• **SOURCE INFORMATION**
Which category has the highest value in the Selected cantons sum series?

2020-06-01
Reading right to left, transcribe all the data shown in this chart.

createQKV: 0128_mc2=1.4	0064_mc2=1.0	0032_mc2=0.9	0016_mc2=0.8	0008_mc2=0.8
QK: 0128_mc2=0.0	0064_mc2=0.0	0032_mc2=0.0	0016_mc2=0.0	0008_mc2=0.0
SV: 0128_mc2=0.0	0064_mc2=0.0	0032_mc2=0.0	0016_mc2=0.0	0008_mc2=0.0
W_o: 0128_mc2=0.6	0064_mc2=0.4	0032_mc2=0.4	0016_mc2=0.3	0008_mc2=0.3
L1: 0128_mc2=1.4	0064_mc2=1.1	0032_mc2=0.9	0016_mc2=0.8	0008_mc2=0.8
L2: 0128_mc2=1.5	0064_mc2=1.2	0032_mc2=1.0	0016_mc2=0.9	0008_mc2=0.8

• **REQUIRED ACTION**
Reproduce all of the items above verbatim, keeping every line in its original order.

• **COMPLETED EXERCISE**
Which category has the highest value in the Selected cantons sum series?

2020-06-01
Reading right to left, transcribe all the data shown in this chart.

createQKV: 0128_mc2=1.4	0064_mc2=1.0	0032_mc2=0.9	0016_mc2=0.8	0008_mc2=0.8
QK: 0128_mc2=0.0	0064_mc2=0.0	0032_mc2=0.0	0016_mc2=0.0	0008_mc2=0.0
SV: 0128_mc2=0.0	0064_mc2=0.0	0032_mc2=0.0	0016_mc2=0.0	0008_mc2=0.0
W_o: 0128_mc2=0.6	0064_mc2=0.4	0032_mc2=0.4	0016_mc2=0.3	0008_mc2=0.3
L1: 0128_mc2=1.4	0064_mc2=1.1	0032_mc2=0.9	0016_mc2=0.8	0008_mc2=0.8
L2: 0128_mc2=1.5	0064_mc2=1.2	0032_mc2=1.0	0016_mc2=0.9	0008_mc2=0.8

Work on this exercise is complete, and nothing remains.